Dataset records >>

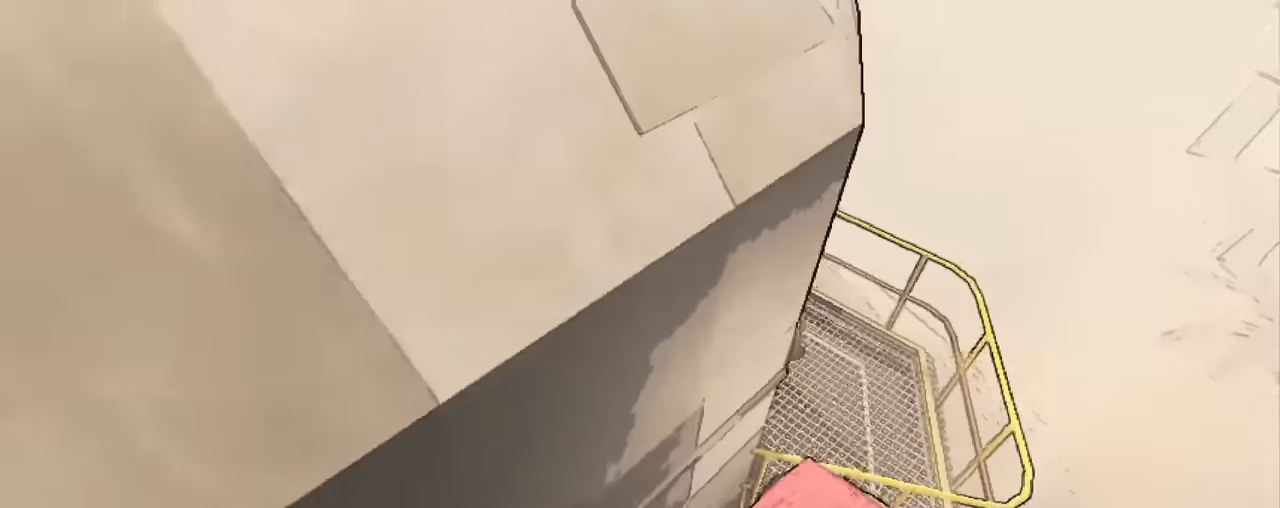
{"keys": [], "mouse": [], "events": [[84, "space", "up"], [284, "a", "up"], [284, "shift", "up"], [284, "w", "up"]]}
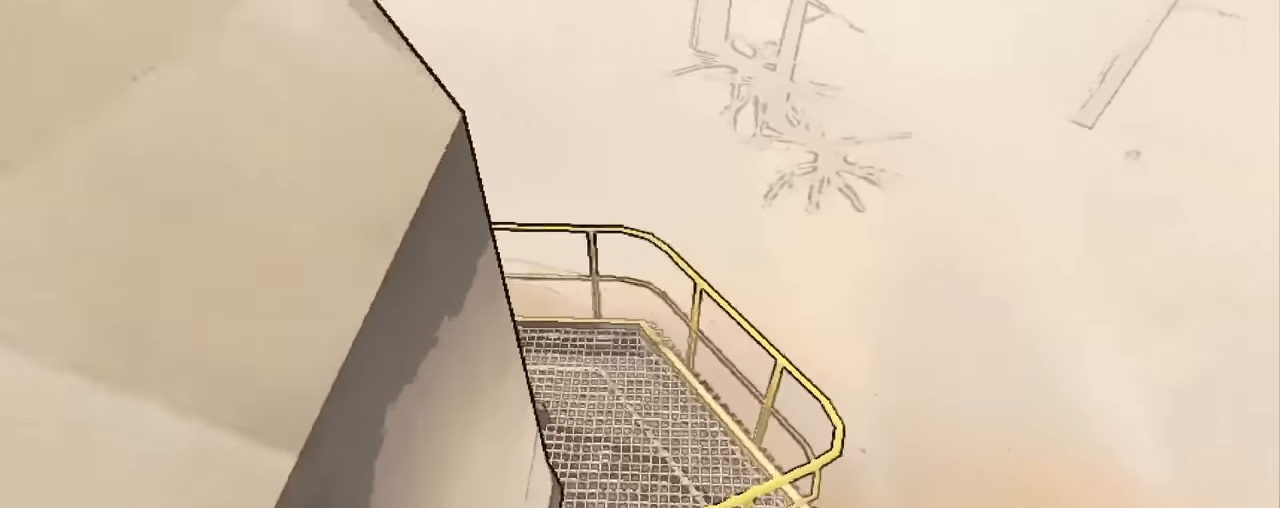
{"keys": ["s", "shift", "space"], "mouse": [], "events": [[300, "space", "down"], [484, "s", "down"], [484, "shift", "down"]]}
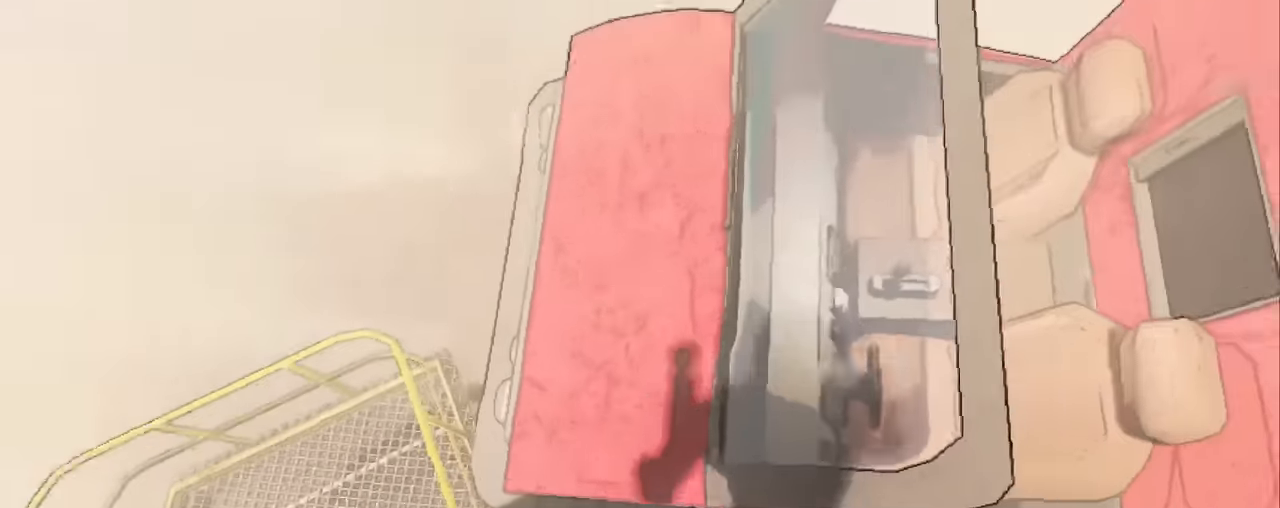
{"keys": [], "mouse": [], "events": [[67, "space", "up"], [300, "shift", "up"], [400, "s", "up"]]}
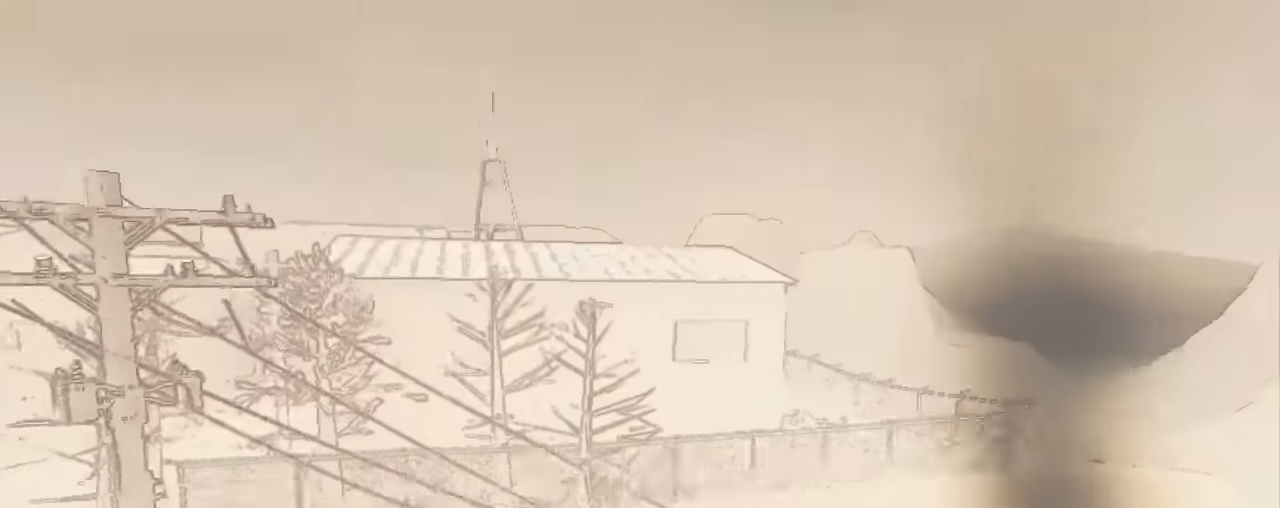
{"keys": [], "mouse": [], "events": [[134, "2", "down"], [234, "2", "up"]]}
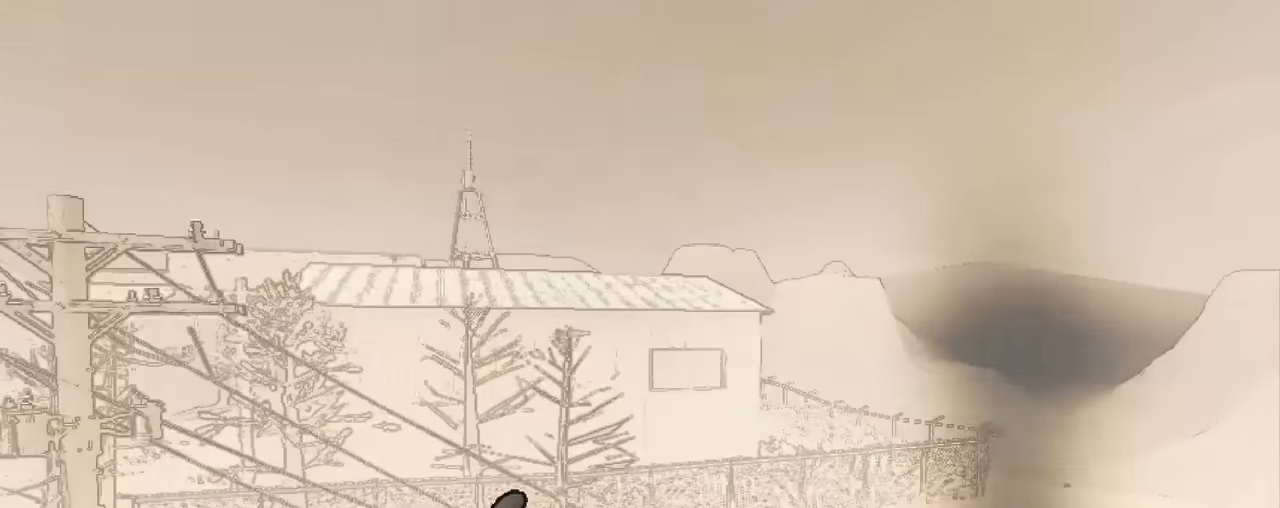
{"keys": [], "mouse": [], "events": []}
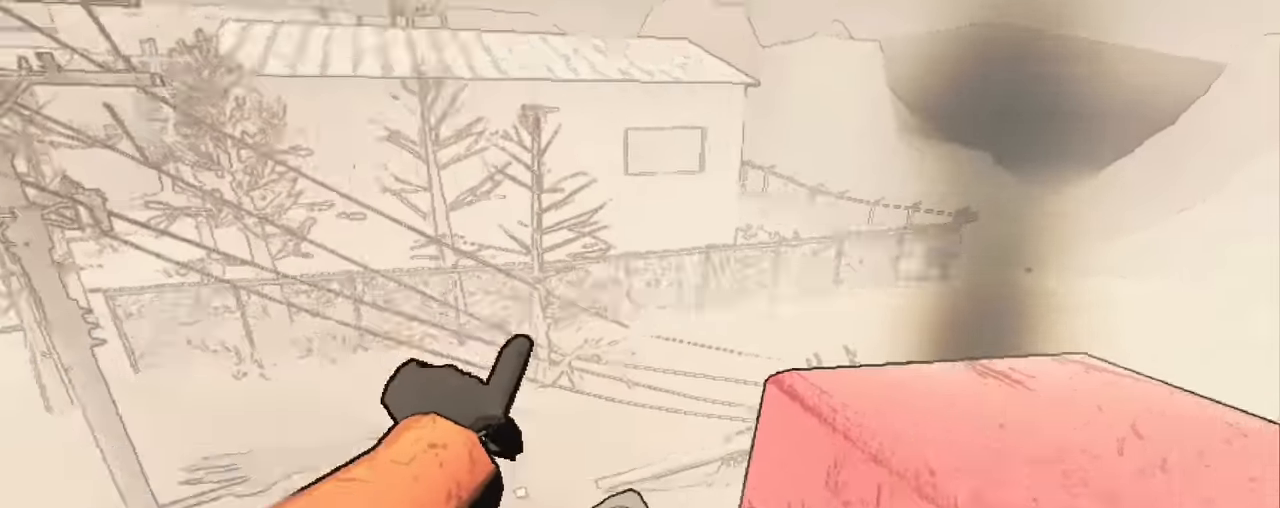
{"keys": [], "mouse": [], "events": []}
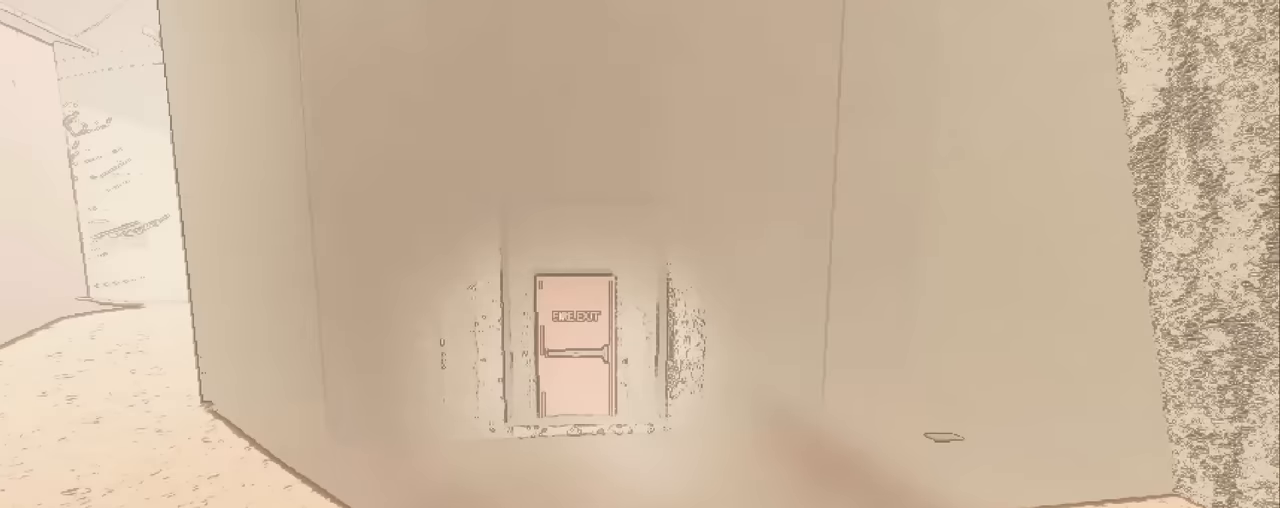
{"keys": [], "mouse": [], "events": []}
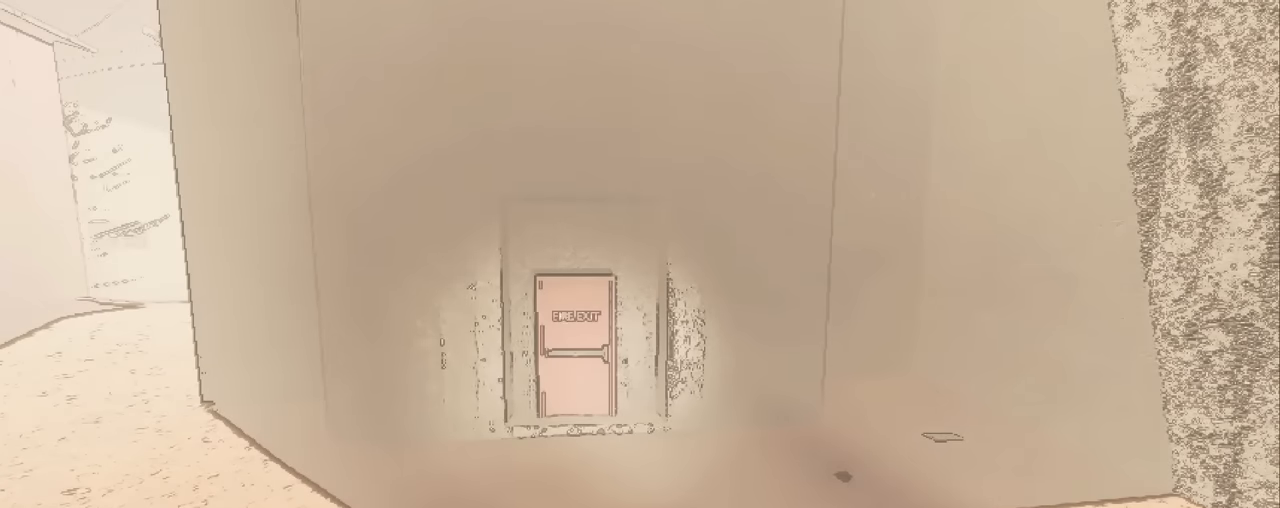
{"keys": [], "mouse": [], "events": []}
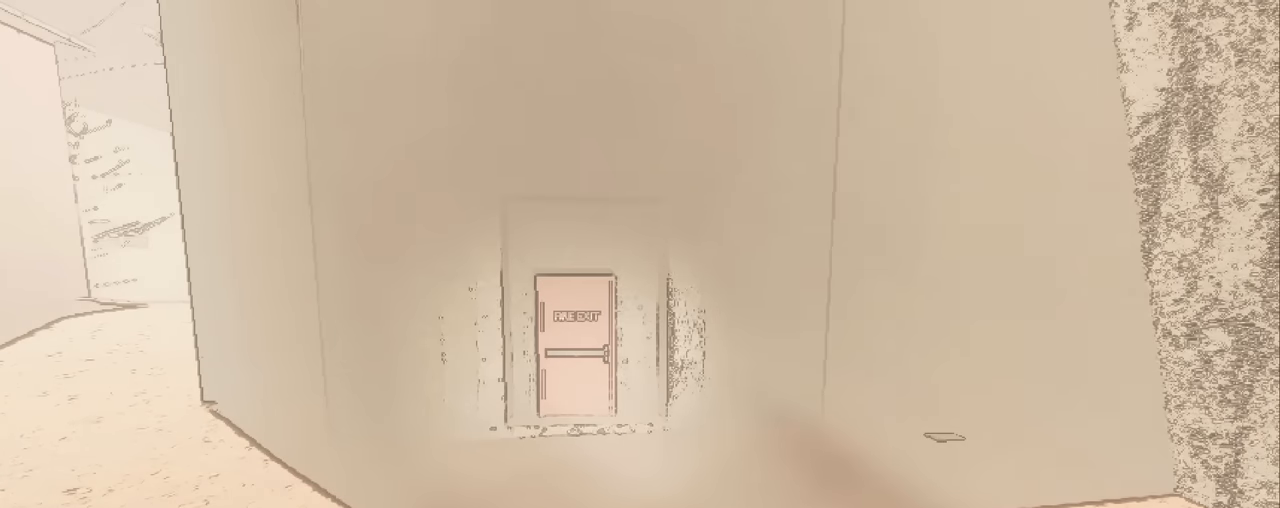
{"keys": [], "mouse": [], "events": []}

What is required >> Quote every entry exactly, with the pictures omitted.

Task solution >>
{"keys": [], "mouse": [], "events": [[84, "space", "up"], [284, "a", "up"], [284, "shift", "up"], [284, "w", "up"]]}
{"keys": ["s", "shift", "space"], "mouse": [], "events": [[300, "space", "down"], [484, "s", "down"], [484, "shift", "down"]]}
{"keys": [], "mouse": [], "events": [[67, "space", "up"], [300, "shift", "up"], [400, "s", "up"]]}
{"keys": [], "mouse": [], "events": [[134, "2", "down"], [234, "2", "up"]]}
{"keys": [], "mouse": [], "events": []}
{"keys": [], "mouse": [], "events": []}
{"keys": [], "mouse": [], "events": []}
{"keys": [], "mouse": [], "events": []}
{"keys": [], "mouse": [], "events": []}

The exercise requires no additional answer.